▸ DATA SUPPLIED:
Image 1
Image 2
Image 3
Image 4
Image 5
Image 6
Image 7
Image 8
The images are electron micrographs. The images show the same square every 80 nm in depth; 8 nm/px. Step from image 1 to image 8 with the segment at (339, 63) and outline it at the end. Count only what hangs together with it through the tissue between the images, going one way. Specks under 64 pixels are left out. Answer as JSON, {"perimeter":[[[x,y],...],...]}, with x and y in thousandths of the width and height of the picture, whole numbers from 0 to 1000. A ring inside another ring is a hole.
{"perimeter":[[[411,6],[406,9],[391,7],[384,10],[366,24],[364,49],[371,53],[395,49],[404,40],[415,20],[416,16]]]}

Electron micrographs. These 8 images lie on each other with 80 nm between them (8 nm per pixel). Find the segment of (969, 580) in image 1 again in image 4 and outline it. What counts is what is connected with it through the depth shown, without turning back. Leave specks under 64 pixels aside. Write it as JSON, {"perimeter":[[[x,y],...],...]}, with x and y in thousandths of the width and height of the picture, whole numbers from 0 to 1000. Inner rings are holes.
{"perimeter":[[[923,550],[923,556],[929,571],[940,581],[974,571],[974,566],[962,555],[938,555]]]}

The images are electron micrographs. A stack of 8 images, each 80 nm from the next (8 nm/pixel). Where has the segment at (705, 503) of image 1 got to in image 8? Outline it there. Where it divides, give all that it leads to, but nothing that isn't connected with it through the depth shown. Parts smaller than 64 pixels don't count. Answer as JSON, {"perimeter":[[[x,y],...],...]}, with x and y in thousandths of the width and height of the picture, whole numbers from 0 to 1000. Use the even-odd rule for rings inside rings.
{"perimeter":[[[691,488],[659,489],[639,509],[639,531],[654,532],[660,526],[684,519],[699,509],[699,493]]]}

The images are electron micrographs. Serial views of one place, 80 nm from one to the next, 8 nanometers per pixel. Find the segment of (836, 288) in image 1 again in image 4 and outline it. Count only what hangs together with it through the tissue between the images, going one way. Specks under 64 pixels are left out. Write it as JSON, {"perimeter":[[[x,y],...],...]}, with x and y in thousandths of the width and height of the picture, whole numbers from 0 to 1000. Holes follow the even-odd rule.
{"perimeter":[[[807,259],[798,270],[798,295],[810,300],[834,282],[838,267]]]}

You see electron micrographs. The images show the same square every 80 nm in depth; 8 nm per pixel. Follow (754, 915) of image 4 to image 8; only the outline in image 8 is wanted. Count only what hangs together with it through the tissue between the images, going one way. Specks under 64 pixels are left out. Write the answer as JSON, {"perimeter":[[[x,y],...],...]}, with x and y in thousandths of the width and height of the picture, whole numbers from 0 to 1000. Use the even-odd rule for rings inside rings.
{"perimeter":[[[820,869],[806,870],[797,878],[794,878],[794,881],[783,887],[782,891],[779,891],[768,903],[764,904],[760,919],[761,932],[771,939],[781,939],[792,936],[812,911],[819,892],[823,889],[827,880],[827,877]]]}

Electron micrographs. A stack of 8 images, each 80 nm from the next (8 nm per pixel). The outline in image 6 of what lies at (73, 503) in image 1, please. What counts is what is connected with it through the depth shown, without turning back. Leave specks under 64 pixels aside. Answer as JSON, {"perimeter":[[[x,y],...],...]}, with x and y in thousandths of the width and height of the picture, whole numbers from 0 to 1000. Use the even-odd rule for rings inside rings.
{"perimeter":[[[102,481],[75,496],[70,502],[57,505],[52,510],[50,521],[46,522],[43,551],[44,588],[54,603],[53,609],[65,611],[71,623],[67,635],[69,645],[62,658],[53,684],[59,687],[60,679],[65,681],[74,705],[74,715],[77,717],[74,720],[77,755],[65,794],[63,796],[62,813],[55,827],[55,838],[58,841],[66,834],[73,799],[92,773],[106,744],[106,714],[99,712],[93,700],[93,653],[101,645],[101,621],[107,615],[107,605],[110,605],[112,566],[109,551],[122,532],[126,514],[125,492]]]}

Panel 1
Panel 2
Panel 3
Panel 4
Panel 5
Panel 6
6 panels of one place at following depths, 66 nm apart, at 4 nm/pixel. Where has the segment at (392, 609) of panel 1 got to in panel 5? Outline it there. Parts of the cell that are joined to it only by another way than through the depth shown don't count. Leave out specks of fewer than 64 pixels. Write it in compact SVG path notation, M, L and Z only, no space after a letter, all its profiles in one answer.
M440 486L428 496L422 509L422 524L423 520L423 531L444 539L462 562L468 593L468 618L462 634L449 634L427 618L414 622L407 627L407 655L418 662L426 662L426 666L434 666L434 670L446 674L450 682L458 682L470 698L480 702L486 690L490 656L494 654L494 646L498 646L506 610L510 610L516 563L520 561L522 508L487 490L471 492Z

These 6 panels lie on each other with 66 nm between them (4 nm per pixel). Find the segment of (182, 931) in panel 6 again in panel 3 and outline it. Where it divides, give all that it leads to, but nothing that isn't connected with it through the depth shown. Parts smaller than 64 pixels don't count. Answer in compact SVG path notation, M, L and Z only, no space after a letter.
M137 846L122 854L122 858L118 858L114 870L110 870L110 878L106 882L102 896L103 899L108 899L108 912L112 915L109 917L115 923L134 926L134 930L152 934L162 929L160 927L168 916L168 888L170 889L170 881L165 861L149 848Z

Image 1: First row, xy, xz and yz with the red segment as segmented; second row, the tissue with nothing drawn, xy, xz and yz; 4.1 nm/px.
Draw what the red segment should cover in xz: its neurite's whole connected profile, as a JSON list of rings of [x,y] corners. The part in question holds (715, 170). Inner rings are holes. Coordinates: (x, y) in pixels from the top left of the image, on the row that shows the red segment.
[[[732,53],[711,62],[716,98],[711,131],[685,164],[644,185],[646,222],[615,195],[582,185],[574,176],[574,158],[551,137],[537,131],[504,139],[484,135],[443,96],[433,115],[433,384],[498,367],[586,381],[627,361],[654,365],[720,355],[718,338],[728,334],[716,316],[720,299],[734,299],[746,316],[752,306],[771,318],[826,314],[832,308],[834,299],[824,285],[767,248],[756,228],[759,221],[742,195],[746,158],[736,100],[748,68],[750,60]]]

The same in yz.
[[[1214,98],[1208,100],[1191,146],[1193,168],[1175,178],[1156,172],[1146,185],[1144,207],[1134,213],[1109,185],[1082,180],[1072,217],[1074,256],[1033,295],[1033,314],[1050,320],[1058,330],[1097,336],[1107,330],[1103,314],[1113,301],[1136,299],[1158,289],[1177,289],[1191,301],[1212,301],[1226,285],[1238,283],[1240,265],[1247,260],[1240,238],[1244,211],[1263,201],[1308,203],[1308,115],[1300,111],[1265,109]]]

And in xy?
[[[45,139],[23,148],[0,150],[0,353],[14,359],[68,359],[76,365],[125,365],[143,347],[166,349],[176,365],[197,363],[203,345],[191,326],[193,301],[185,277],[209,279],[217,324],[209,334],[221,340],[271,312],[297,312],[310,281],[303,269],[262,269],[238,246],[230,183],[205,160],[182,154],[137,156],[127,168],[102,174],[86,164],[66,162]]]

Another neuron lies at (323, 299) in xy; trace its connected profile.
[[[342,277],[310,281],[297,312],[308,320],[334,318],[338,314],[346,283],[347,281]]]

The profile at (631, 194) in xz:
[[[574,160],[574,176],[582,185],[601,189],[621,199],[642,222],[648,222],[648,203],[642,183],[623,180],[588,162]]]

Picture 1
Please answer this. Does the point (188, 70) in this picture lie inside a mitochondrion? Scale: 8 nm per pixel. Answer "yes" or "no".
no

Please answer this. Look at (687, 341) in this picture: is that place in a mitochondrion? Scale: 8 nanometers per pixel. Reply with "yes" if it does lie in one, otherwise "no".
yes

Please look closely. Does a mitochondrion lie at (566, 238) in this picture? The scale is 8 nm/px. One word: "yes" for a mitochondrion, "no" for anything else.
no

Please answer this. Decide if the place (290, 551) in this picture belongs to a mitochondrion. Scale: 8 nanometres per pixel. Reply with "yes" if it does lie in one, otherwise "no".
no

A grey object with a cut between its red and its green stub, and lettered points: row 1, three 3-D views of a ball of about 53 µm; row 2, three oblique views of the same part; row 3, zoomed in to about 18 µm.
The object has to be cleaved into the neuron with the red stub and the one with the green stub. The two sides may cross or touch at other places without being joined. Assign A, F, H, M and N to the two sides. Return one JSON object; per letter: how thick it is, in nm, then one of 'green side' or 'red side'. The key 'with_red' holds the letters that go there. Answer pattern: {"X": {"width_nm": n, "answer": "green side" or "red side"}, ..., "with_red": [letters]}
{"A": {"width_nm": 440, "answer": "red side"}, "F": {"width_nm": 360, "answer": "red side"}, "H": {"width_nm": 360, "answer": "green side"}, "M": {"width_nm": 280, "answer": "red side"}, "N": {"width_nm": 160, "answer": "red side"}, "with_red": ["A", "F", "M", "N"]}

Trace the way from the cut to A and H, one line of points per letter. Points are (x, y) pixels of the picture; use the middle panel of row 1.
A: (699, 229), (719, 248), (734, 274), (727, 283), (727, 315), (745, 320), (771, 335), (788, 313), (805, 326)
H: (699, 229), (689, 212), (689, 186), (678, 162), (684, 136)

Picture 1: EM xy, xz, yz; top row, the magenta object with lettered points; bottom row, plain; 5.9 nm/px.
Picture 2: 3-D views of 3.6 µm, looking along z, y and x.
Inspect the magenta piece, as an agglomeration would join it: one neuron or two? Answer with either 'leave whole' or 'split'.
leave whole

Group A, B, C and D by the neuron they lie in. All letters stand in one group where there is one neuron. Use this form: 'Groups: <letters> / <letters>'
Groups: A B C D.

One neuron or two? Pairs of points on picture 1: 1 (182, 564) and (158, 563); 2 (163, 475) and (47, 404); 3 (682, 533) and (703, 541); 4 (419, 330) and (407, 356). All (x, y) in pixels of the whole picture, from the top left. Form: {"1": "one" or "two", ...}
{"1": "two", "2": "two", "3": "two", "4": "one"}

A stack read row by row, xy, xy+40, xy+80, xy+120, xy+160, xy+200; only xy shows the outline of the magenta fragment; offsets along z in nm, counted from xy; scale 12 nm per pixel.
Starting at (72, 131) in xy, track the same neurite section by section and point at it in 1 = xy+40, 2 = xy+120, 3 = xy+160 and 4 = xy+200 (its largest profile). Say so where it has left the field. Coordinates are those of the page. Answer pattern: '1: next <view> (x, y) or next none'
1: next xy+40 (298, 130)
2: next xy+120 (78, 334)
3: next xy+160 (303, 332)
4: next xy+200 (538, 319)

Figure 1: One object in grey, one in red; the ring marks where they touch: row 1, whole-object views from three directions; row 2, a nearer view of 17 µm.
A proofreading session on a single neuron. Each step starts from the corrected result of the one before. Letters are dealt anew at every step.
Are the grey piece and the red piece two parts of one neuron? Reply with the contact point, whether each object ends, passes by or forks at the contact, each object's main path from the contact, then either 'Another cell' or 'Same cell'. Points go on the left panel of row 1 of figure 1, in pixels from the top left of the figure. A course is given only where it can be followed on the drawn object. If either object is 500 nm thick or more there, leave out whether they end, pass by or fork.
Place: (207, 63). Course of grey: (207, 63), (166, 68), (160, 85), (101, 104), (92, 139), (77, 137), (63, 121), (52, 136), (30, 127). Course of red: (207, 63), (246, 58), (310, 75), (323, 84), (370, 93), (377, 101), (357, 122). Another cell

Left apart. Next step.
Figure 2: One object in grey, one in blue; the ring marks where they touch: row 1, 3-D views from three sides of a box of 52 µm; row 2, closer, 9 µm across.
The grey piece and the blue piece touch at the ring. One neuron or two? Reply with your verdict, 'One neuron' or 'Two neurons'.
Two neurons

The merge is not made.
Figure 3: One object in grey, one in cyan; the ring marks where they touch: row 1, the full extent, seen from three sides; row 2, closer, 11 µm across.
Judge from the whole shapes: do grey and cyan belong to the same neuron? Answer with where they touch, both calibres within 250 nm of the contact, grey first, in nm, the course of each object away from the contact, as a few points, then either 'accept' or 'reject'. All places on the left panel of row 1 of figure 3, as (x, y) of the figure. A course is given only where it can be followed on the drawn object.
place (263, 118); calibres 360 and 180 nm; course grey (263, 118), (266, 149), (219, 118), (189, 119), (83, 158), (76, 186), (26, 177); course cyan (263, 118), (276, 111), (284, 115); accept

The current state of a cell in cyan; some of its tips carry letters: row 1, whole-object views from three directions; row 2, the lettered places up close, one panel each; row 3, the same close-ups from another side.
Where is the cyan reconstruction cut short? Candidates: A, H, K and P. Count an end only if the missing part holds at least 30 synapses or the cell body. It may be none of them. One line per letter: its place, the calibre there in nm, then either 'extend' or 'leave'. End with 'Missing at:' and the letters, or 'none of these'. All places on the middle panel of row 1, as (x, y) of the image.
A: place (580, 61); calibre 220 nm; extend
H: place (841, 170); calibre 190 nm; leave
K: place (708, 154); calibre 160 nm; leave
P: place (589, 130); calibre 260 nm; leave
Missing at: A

▸ DIRECTIONS FOR THIS TASK:
What lines of the material above include "three"? Copy each one.

▸ TASK RESULT:
A grey object with a cut between its red and its green stub, and lettered points: row 1, three 3-D views of a ball of about 53 µm; row 2, three oblique views of the same part; row 3, zoomed in to about 18 µm.
Figure 1: One object in grey, one in red; the ring marks where they touch: row 1, whole-object views from three directions; row 2, a nearer view of 17 µm.
Figure 2: One object in grey, one in blue; the ring marks where they touch: row 1, 3-D views from three sides of a box of 52 µm; row 2, closer, 9 µm across.
Figure 3: One object in grey, one in cyan; the ring marks where they touch: row 1, the full extent, seen from three sides; row 2, closer, 11 µm across.
The current state of a cell in cyan; some of its tips carry letters: row 1, whole-object views from three directions; row 2, the lettered places up close, one panel each; row 3, the same close-ups from another side.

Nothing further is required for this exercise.